No matter which of the two aforementioned strategies Arena chooses for the game, the responsibility always falls on the strikers to score. While Altidore has done this time and time again throughout his career, he has not hit the same levels over his first two matches in New England. After a 30-minute cameo for a debut goal against Real Salt Lake, Altidore struggled heavily in the Charlotte loss. Playing as a lone striker, he had the lowest amount of touches among outfield players on the field despite playing the full game. 4 shots, 1 on target, and an xG of 0.5 added up to a frustrating night for the veteran, and he will certainly be looking to bounce back against the strong Red Bulls defense. Undoubtedly the backup striker at the moment for New England, Altidore will be looking not only for the three points but to prove that he can challenge Buksa and Bou’s duopoly.

Aaron Long

Fresh of qualifying for the World Cup with the United States, the Red Bulls captain has enjoyed a strong start to the season following his return from an injury that kept him out of the last campaign. He’s slotted seamlessly back into 2021’s best defense, playing like he never left. His elite reading of the game and surprising pace has made him one of the league’s best since his debut, and his aerial abilities have already factored into the season with Long’s goal in Week 2. He is an asset both on and off the pitch, and the Red Bulls have been lucky to keep him despite interest from abroad.

Against New England, Long will face his toughest test since his return from injury. Jozy Altidore has a unique blend of pace and physicality comparable to strikers like Romelu Lukaku or Hulk. He is more than capable of holding off defenders, and has the technical ability to dribble into open space and finish clinically with his feet or head. The alternatives for New England are even more frightening, the aerially adept Buksa, who utilizes intelligent off-the-ball movement to find pockets of space, or the skillful Bou, who can take defenders on and make them look silly for even a momentary lapse of concentration. Long and presumed center back partner Sean Nealis will have to work hard to contain whichever striker starts, limiting the chances they’re able to get and further stagnating the already weakened New England attack.

Earl Edwards Jr.


More casual MLS fans would be forgiven for not recognizing the name of New England’s backup goalkeeper, he’s enjoyed a short journeyman career around MLS and USL, not able to hold down a starting job anywhere in MLS. After arriving at New England as a free agent in the 2021 season, Edwards Jr. rode the bench as the third-choice behind Brad Knighton, while star Matt Turner ate up the playing time in between the sticks. But after a foot/ankle injury took Matt Turner out for the foreseeable future, Arena decided that it was time for Edwards Jr. to take the starting role, playing him in all 6 games to open the year.

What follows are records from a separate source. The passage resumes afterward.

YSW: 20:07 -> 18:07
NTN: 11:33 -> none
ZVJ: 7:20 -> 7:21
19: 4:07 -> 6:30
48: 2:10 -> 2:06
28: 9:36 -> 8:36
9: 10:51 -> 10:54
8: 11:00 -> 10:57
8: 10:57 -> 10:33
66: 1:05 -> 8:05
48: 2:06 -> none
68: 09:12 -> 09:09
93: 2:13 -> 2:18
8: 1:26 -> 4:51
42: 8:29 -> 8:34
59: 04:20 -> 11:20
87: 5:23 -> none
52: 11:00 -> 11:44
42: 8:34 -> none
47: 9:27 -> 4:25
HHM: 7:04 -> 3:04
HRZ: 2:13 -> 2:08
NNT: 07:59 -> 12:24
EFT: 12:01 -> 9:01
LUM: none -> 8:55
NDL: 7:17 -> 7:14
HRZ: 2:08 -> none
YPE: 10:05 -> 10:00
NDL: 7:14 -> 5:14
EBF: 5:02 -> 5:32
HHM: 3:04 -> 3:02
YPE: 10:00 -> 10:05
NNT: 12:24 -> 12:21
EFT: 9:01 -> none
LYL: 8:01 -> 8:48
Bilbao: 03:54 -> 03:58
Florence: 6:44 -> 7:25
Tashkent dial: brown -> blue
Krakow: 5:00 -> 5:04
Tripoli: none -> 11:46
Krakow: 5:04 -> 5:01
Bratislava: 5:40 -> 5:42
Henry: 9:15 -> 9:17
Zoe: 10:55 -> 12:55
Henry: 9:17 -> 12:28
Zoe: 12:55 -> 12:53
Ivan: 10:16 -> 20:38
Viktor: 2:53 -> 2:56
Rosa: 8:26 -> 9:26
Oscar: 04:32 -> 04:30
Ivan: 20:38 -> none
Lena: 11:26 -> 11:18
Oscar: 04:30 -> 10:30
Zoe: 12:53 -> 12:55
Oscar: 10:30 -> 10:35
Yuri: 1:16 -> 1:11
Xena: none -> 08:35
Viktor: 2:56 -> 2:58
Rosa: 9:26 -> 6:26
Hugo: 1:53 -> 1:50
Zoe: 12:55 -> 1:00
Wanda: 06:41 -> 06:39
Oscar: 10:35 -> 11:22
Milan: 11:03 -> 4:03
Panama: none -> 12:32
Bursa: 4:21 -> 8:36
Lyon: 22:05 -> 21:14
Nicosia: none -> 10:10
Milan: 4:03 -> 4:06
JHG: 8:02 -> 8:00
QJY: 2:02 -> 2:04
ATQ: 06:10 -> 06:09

Unfortunately things haven’t gone as well as the 30-year-old would have hoped, conceding 8 goals in the league and 3 in the Champions League to start the campaign. Some of the goals have been to aforementioned defensive struggles from New England, however the notable downgrade in quality from Matt Turner is a liability the Red Bulls will look to exploit on Saturday. Edwards Jr. will have to rise to the occasion if New England are to turn around the early struggles, will have to be a hero at times just like Matt Turner so often is. Backup goalkeeper is one of the most difficult roles in the sport, but there have been memorable ones in recent US Soccer history, such as Ethan Horvath’s heroics in the Nations League last summer, or Dayne St. Clair’s dominance against the Red Bulls a few weeks back. Earl Edwards Jr. will almost certainly return to the bench after Turner’s recovery, but he’ll want a memorable experience while he can get it. And with Turner already headed on a plane to London in the summer, a good run in his absence could make Arena consider staying local for a replacement.


But for all Bruce Arena’s calculating and scheming, the Red Bulls transition is too much for the struggling New England to handle, as the Red Bulls march to an emphatic 3-1 win. If Charlotte can do it, so can we.